Range, Doppler and astrometric observables computed from Time Transfer Functions: a survey

TL;DR

This survey reviews analytical and numerical methods for computing range, Doppler, and astrometric observables from time transfer functions, emphasizing recent developments beyond traditional geodesic integration, with applications to space missions.

Contribution

It provides a comprehensive overview of new analytical approaches up to third order in gravitational constant for mass monopoles and discusses higher-order effects and multipole considerations.

Findings

Analytical methods avoid geodesic integration for computing observables.

Higher-order effects are significant in quasi-conjunction scenarios.

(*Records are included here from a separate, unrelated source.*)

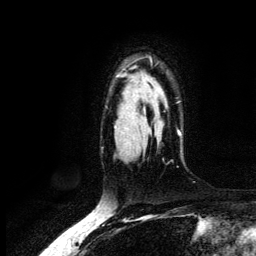
Breast MRI (dynamic contrast-enhanced), one axial slice; position 95 of 134 along the scan axis; cropped to one breast; dynamic contrast-enhanced series, time point 2 of 6 at this slice position (early post-contrast); 3 T; TE 4.2 ms, TR 7.9 ms; 1.2 mm slice thickness; 256 × 256 image matrix, field of view 170 × 170 mm. Female patient.
Outlined on this slice (semi-automatic segmentation, software-assisted and operator-edited):
- enhancing-tissue mask used for the functional tumour volume (all voxels passing the contrast-enhancement thresholds inside the analysis volume; usually the tumour): box from (x=150, y=58) to (x=181, y=135) px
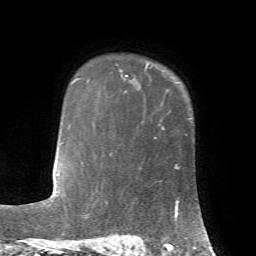
Breast MRI, one axial slice; position 54 of 72 along the scan axis; cropped to one breast; dynamic contrast-enhanced series, time point 2 of 7 at this slice position (early post-contrast); 1.5 T; TE 4.2 ms, TR 8.7 ms; 256 × 256 image matrix. Female patient.
Structures marked on this image (semi-automatically segmented with operator editing):
- enhancing-tissue mask used for the functional tumour volume (all voxels passing the contrast-enhancement thresholds inside the analysis volume; usually the tumour): bounding box <119,63,149,77> (left, top, right, bottom; pixels)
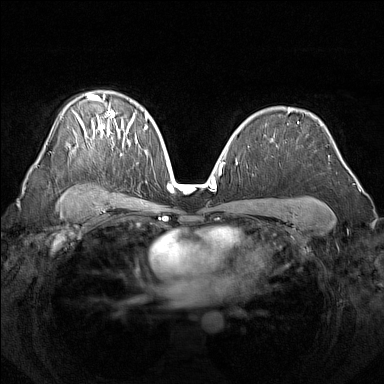
Breast MRI (dynamic contrast-enhanced), one axial slice; slice 99 of 160 in the series (ordered by position); dynamic contrast-enhanced series, time point 2 of 7 at this slice position (early post-contrast); 1.5 T; TE 1.8 ms, TR 5 ms; 1 mm slice thickness; 384 × 384 image matrix, field of view 340 × 340 mm. Female patient.
Structures marked on this image (semi-automatic segmentation, software-assisted and operator-edited):
- enhancing-tissue mask used for the functional tumour volume (all voxels passing the contrast-enhancement thresholds inside the analysis volume; usually the tumour): bounding box (x1, y1, x2, y2) in pixels: (75, 94, 135, 144)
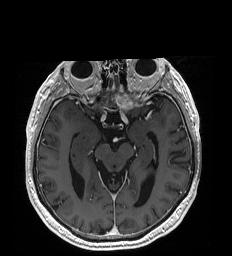
Brain MRI from a brain-tumour surgery series, one axial slice; position 118 of 192 along the scan axis; T1-weighted post-contrast; 232 × 256 image matrix. From the clinical record (not read from this slice): histopathology: Glioblastoma; WHO grade: 4; IDH mutation: no.
Outlined on this slice (manually delineated by an expert):
- tumour: box from (x=116, y=87) to (x=132, y=109) px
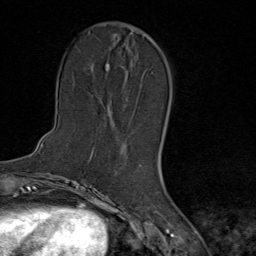
Breast MRI (dynamic contrast-enhanced), one axial slice; cropped to one breast; dynamic contrast-enhanced series, time point 2 of 9 at this slice position (early post-contrast); 1.5 T; TE 1.8 ms, TR 4.3 ms; 2 mm slice thickness; 256 × 256 image matrix, field of view 180 × 180 mm. Female patient.
Annotated regions visible in this slice (semi-automatically segmented with operator editing):
- enhancing-tissue mask used for the functional tumour volume (all voxels passing the contrast-enhancement thresholds inside the analysis volume; usually the tumour): box from (x=111, y=43) to (x=135, y=136) px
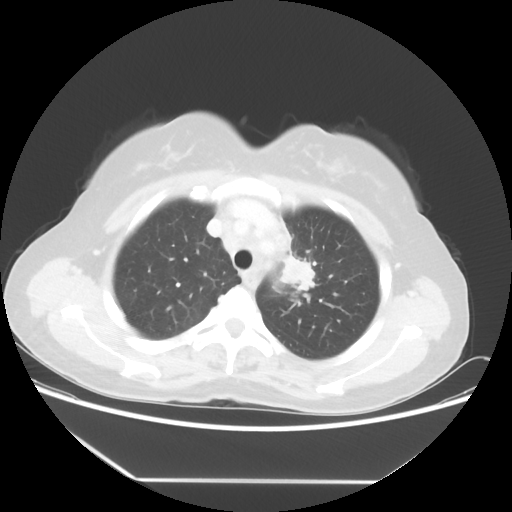
Chest CT, one axial slice; position 41 of 52 along the scan axis; reconstruction kernel STANDARD; lung window (W 1500 / L -600 HU); 5 mm slice thickness; 512 × 512 image matrix, field of view 390 × 390 mm. Female patient, age 50 years. From the clinical record (not read from this slice): clinical TNM (as recorded): T2 N3 M0.
Structures marked on this image (rectangle marked by the reading radiologist):
- lung tumour (recorded histology: adenocarcinoma): bounding box <267,242,329,298> (left, top, right, bottom; pixels)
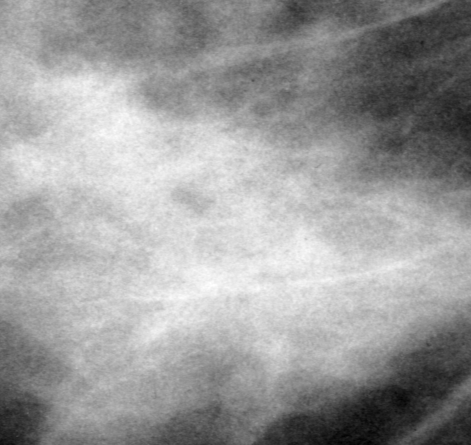
Cropped region of a digitized screen-film mammogram centred on a radiologist-marked abnormality, right breast, MLO view, BI-RADS breast density category 2 (scale 1–4).
Marked abnormality: mass, shape irregular, margins ill defined; BI-RADS assessment category 3; pathology result (as recorded, not read from the image): malignant.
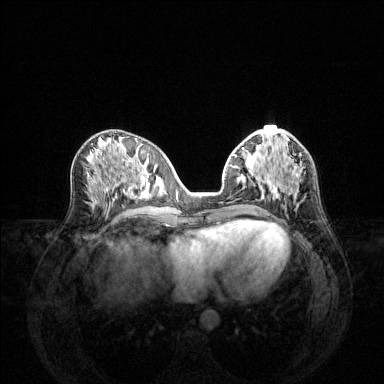
Breast MRI (dynamic contrast-enhanced), one axial slice; position 59 of 144 along the scan axis; dynamic contrast-enhanced series, time point 2 of 6 at this slice position (early post-contrast); 1.5 T; TE 1.6 ms, TR 4.6 ms; 1.2 mm slice thickness; 384 × 384 image matrix. Female patient.
Annotated regions visible in this slice (semi-automatic segmentation, software-assisted and operator-edited):
- enhancing-tissue mask used for the functional tumour volume (all voxels passing the contrast-enhancement thresholds inside the analysis volume; usually the tumour): bounding box [x1, y1, x2, y2] px = [233, 155, 300, 198]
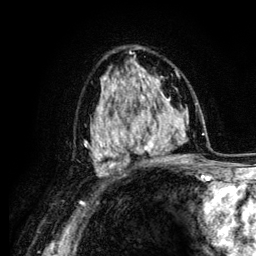
Breast MRI (dynamic contrast-enhanced), one axial slice. Cropped to one breast. Dynamic contrast-enhanced series, time point 2 of 6 at this slice position (early post-contrast). 3 T. TE 4.2 ms, TR 7.9 ms. 1.2 mm slice thickness. 256 × 256 image matrix. Female patient.
Outlined on this slice (semi-automatic segmentation, software-assisted and operator-edited):
- enhancing-tissue mask used for the functional tumour volume (all voxels passing the contrast-enhancement thresholds inside the analysis volume; usually the tumour): bounding box [x1, y1, x2, y2] px = [104, 88, 164, 160]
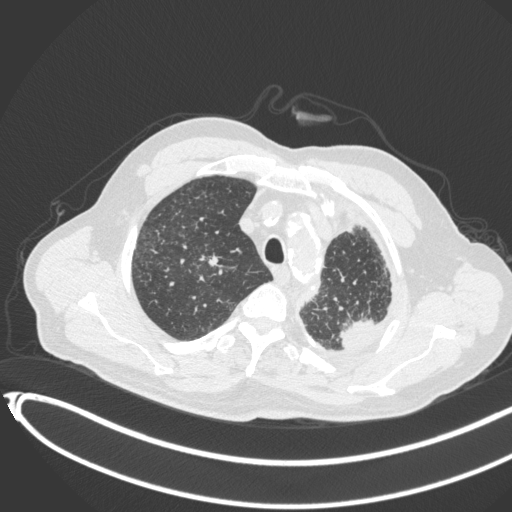
Chest CT, one axial slice. Slice 352 of 451 in the series (ordered by position). 120 kVp. Lung window (W 1500 / L -600 HU). 1 mm slice thickness. 512 × 512 image matrix, field of view 400 × 400 mm. Patient: male, 78 years. Case-level facts recorded for this patient, not image findings: clinical TNM (as recorded): T1c N0 M1.
Outlined on this slice (bounding box drawn by a radiologist):
- lung tumour (recorded histology: adenocarcinoma): bounding box <334,314,383,355> (left, top, right, bottom; pixels)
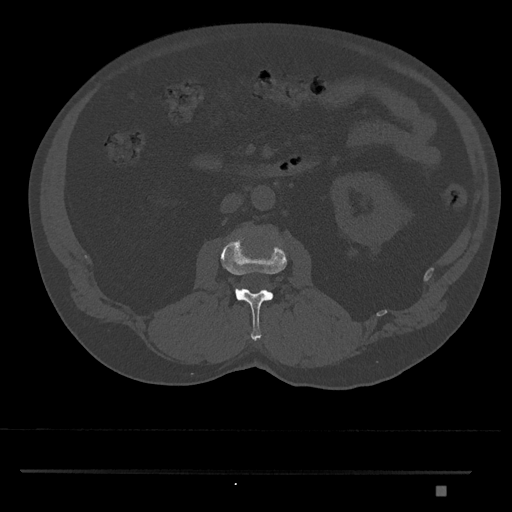
CT including the spine, one axial slice. Slice 737 of 1134 in the series (ordered by position). Bone window (W 1800 / L 400 HU). 0.5 mm slice thickness. 512 × 512 image matrix, field of view 429 × 429 mm. Patient: male, 65 years. From the clinical record (not read from this slice): primary cancer: prostate.
Outlined on this slice (semi-automatically segmented with operator editing):
- L2 vertebra: bounding box <220,237,287,341> (left, top, right, bottom; pixels)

Applications to Gaia and Juno demonstrate practical relevance.

Abstract

Determining range, Doppler and astrometric observables is of crucial interest for modelling and analyzing space observations. We recall how these observables can be computed when the travel time of a light ray is known as a function of the positions of the emitter and the receiver for a given instant of reception (or emission). For a long time, such a function--called a reception (or emission) time transfer function--has been almost exclusively calculated by integrating the null geodesic equations describing the light rays. However, other methods avoiding such an integration have been considerably developped in the last twelve years. We give a survey of the analytical results obtained with these new methods up to the third order in the gravitational constant $G$ for a mass monopole. We briefly discuss the case of quasi-conjunctions, where higher-order enhanced terms must be taken into account for correctly calculating the effects. We summarize the results obtained at the first order in $G$ when the multipole structure and the motion of an axisymmetric body is taken into account. We present some applications to on-going or future missions like Gaia and Juno. We give a short review of the recent works devoted to the numerical estimates of the time transfer functions and their derivatives.